The farmland behind Plymouth is Devon mixed and dairy country, worked hard and exposed to the sea. Holdings sit on valley sides above the rivers, dairy units stand on windy brows, and machinery and stock sheds tuck in wherever the ground allows. National Coating Specialists is a survey-led exterior coating contractor working across England from a South-East base, and the wet, salt-edged South West weather around Plymouth is a big part of why these farm roofs weather the way they do.
Wet, salty air and what it does to roofs
This far south west the rain is frequent and the air carries salt off the coast, and both accelerate corrosion on metal roofs. Galvanised and plastisol finishes break down, cut edges and laps rust first, and fixings leave the tell-tale streaks down the slope. Valley-bottom buildings stay damp long after the weather clears, while exposed dairy sheds take the wind head on. Most farms here run several eras together, from older stone barns to steel portal-frame sheds and newer clad units, and the legacy steel and fibre-cement roofs are usually first to need attention. A weathered roof is not a finished roof. Where the frame is sound and the sheet intact, a proper coating can keep a building working for many more seasons.
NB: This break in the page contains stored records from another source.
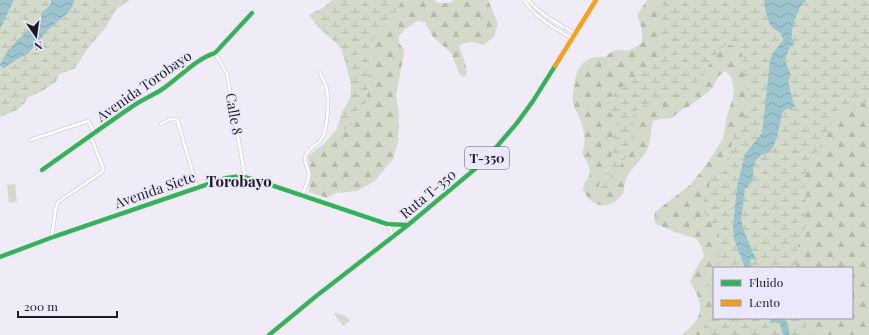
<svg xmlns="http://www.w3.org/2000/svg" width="869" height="335" viewBox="0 0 869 335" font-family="'Playfair Display',serif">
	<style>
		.grass { fill: #d3dac9 }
		.forest { fill: url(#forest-firs) }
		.wetland { fill: url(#wetland-marsh) }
		.water { fill: url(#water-waves) }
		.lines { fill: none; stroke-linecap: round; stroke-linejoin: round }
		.street-casing { stroke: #c5c2cc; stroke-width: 4 }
		.fast-casing { stroke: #c5c2cc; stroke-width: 5 }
		.slow-casing { stroke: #c5c2cc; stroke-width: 5 }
		.street { stroke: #fdfcfe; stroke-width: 3 }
		.fast { stroke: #30b455; stroke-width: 4 }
		.slow { stroke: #ff9f0a; stroke-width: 4 }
		.labels { text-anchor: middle; stroke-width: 4; stroke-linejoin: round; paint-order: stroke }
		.shield { fill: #ece8fb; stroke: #5c5866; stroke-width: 1 }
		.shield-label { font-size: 13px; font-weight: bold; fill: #1e1b26 }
		.street-label { font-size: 14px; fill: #1e1b26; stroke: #ece8fb }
		.neighbourhood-label { font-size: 15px; font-weight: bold; fill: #1e1b26; stroke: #ece8fb }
	</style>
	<defs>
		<pattern id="forest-firs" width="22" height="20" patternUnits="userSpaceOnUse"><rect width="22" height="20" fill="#d3dac9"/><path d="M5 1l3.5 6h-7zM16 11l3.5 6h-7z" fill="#b5baac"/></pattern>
		<pattern id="wetland-marsh" width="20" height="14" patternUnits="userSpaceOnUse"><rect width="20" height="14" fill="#d3dac9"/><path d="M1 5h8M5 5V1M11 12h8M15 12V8" fill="none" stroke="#b5baac"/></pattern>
		<pattern id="water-waves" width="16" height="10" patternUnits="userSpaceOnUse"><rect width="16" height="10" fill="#9bc4ce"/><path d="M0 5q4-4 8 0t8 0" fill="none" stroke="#85a8b1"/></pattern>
	</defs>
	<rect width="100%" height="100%" fill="#efecf7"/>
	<g class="grass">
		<polygon points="15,184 17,202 9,203 7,185"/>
		<path d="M335,313c7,1 10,2 15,8l-7,5 -9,-12z"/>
	</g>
	<g class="forest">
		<path d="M402,0h33l2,3h13l5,-3h33l10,24 -4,13 -11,8c-9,-3 -16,-5 -24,1l6,17 2,10 -3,4 -4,-2 -9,-22 -18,-16 -8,-15 -7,-1 -13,8 -6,7v7l4,5 1,6 -8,41 3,20 -1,28 -5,16 -18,22 -18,10 -21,2 -9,5 -18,-6 2,-19 -3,-15 1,-3 15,-11 13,-15 9,1 20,-28 3,-20 2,-31 2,-10 9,-16 12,-10z"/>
		<path d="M647,0h24l-8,34 1,12 -6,14 -40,58 -3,29 -15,42 31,-73 21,-17 52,-29 17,-25 9,-2 7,3 5,5 7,38 1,18 -30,125v23l-4,13h-2l-1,35 -2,12 -9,20h-21c13,-9 24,-21 17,-38 -2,-5 -5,-10 -8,-15l5,-12 9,-14 -2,-8 -6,-10c-14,-3 -27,-8 -40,-14l-2,-5 1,-7 35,-27 17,-21 16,-26 4,-22 6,-19 1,-9 -3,-11 -6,-6 -7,6 -5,10 -6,6 -19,14 -7,3 -9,8 -11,1 -8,2c-2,9 -2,18 -5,27 -4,10 -14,17 -20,27 -4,6 -3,14 -6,20 -1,1 -4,4 -5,5 -7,7 -19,7 -27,0 -3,-3 -5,-7 -7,-10 1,-6 1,-7 5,-12 5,-8 -2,-17 -6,-25 5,-11 2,-25 -3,-36 -2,-5 -5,-9 -6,-15 -1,-4 0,-10 1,-15 2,-20 10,-32 31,-30 8,-7 13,-9 23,-6l14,-8c1,-11 -1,-19 -5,-28z"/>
		<polygon points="869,99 869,335 808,335 804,327 804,318 852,318 852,268 795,268 802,177 833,119 843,110"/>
	</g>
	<g class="wetland">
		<path d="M9,0h42c-1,7 -6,8 -9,13 -2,2 -2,4 -3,6l-36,50 13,-9 12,-6 20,-24 22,-19 5,-11h55l-14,9 -10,18 -19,22 -7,12 -6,8 -15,5 -2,7 -15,10 -15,7 -3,6 -7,6 -17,7v-98z"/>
		<polygon points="334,0 402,0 394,15 382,25 373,41 371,51 369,82 366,102 353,124 346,130 337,129 342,112 348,103 351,94 351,84 342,50 336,43 318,27 309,15 324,7 331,1"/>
		<path d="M668,0h201v101l-25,11 -10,8 -6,11 -6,13 -7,13 -7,10 -4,10 2,22 -1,13 1,13 -7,16 -3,13 1,14h-82c5,-10 3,-24 4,-36l-12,-13 -3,-8 -1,-7 8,-25 11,-9 5,-10 3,-9 4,-17 4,-9 6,-8 5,-11v-9l-6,-25 -1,-7 1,-7 -2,-7 -5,-4 -6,-2 -8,2 -6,7 -10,16 -4,8 -8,7 -5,4 -20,9 -16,2 -16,11 -4,6 1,9v16l-14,25 -8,7 -2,10 -5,6h-7l2,-10 6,-7 8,-26v-10l3,-10v-8l-6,-5 -5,-6c1,-3 2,-9 4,-11 4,-5 10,-8 15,-12 17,-11 28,-17 36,-37 5,-13 -8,-27 -2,-39 2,-4 7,-6 9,-9z"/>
		<path d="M714,270v48h92v9l4,8h-110c5,-10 10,-19 11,-30 0,-4 -3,-8 -4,-12 -2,-8 3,-16 7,-23z"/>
	</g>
	<g class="water">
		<polygon points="0,0 14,0 0,29"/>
		<polygon points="51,0 75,0 70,11 48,30 28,54 16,60 3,69 0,65 8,50 39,19 42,12 48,7 51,3"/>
		<path d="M764,0h42c-7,4 -13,24 -14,32 -1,5 0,9 3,12l-5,3 -6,14 2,2 5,12 -3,7c3,8 3,16 7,24l-2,1 -2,3 -2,-2 -2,1 -3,2 -2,2 -4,21 -4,11 -4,7 -9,3 -6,6 -2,9v9l-1,3 -7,7 -1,8 -3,22 3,12 9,22 4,6 -2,1 -2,-1h-2l-1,3 1,4 2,2h-8l-11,-29 -1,-12 4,-40 8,-33 17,-21 4,-34 4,-39 3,-7 10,-13c-2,-9 -5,-7 -10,-12 -7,-7 -7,-19 -9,-28z"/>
		<path d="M773,318h12c2,5 6,12 4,17h-6l-3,-11 -6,-2 -3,1 -2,-1 4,-2z"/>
	</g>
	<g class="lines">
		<g class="street-casing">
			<g id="street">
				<path d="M524,0c12,19 31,28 49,39"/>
				<path d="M528,0c13,15 31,24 48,34"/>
				<polyline points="215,53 227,74 245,177"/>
				<polyline points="161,124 171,119 177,119 197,187"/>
				<polyline points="30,140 88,121 95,134"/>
				<path d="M302,196c2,-7 7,-14 7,-21 0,-6 -5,-12 -4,-18 2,-8 10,-11 15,-16 8,-8 9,-40 7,-51 -1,-6 -5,-12 -7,-17"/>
				<polyline points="387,224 390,228 393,237"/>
				<polyline points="53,237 52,234 56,207 58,202 101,173 103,170 103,168 91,137"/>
			</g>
		</g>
		<g class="fast-casing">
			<g id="fast">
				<path d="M42,170c30,-21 60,-43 91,-64 10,-7 21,-11 31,-18 17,-12 32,-29 51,-35l37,-40"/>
				<polyline points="0,257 53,237 226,178 241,176 262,182 387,224 408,225"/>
				<polyline points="269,335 315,297 408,225 475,169 493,151 517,123 533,101 555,66"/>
			</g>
		</g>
		<g class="slow-casing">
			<polyline id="slow" points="555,66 596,0"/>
		</g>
		<use href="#street" class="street"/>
		<use href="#fast" class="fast"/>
		<use href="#slow" class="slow"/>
	</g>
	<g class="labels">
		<rect class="shield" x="465" y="147" width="44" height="22" rx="3"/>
		<g class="shield-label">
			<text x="487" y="163">T-350</text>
		</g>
		<g class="street-label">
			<text transform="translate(144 86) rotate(-35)" y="5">Avenida Torobayo</text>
			<text transform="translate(234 114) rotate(80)" y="5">Calle 8</text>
			<text transform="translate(155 190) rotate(-19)" y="5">Avenida Siete</text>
			<text transform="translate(428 194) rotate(-40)" y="5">Ruta T-350</text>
		</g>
		<g class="neighbourhood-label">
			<text x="239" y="187">Torobayo</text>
		</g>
	</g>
	<rect x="713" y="267" width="140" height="52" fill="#ece8fb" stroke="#9a96a6"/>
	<rect x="721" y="280" width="20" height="6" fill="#30b455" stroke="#9a96a6"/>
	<text x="749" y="287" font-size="12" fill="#1e1b26">Fluido</text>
	<rect x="721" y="300" width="20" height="6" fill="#ff9f0a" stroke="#9a96a6"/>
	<text x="749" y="307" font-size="12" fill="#1e1b26">Lento</text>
	<g transform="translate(36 36) rotate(167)" stroke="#ece8fb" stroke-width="3" paint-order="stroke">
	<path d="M0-3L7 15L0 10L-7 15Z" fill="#1e1b26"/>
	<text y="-6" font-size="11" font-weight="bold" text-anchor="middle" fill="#1e1b26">N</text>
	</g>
	<path d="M18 311v6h99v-6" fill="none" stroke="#1e1b26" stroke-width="2"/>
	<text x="24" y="311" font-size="12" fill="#1e1b26" stroke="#ece8fb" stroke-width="3" paint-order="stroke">200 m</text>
</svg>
Programmes that respect milking and housing
On a Devon dairy you cannot just empty a shed for a week. Cows are milked twice daily, buildings fill for winter, and the yard does not stop. We plan coating to fit: buildings tackled while empty between groups, feed and machinery stores before they load up, and access timed so it never blocks the parlour or the feed run. The wet South West climate also limits the dry spells a coating needs to cure, so we build realistic weather margins into the programme rather than promising a date the conditions may not allow. The day’s vehicle movements are agreed with you, and troughs, feed passages and parlour areas are protected before any work begins. The job works around the farm.
Older metal and asbestos-cement, the honest version
A large share of the agricultural roofs we survey around Plymouth are legacy profiled steel or asbestos-cement sheet. Sound but weathered asbestos-cement can often be cleaned and encapsulated with a suitable coating, sealing it against further breakdown. Fragile, cracked or delaminated sheets are a different matter and go to a licensed removal contractor, not under a coating, and we will say so plainly. No one on our team walks these roofs casually; condition is assessed from proper access equipment before any weight goes on a sheet.

Survey first, then a straight recommendation
We never price a farm roof from the gate. The survey is where the real picture comes out, and it covers:
- Sheet condition, including corrosion at cut edges, laps and fixings
- Sheet movement and the state of washers and seals
- Gutters, valleys and rooflights, which often fail before the roof
- Water ingress signs on purlins, frames and stored kit
- Access and ground conditions for the equipment the job needs
You see the findings with photographs before any figure. Then comes the honest verdict: repair for localised damage on a sound roof, coating for general surface breakdown on solid sheets, and replacement where sheets are holed, soft or failing at the fixings. We would rather lose a job than coat a roof that should be replaced, so you can plan the spend on accurate information. Where a roof is genuinely sound, coating it keeps the building in use, cuts the waste and disruption of a full strip-off, and costs a good deal less, which is why it is the right call on so many of the weathered but solid roofs we see on Devon farms.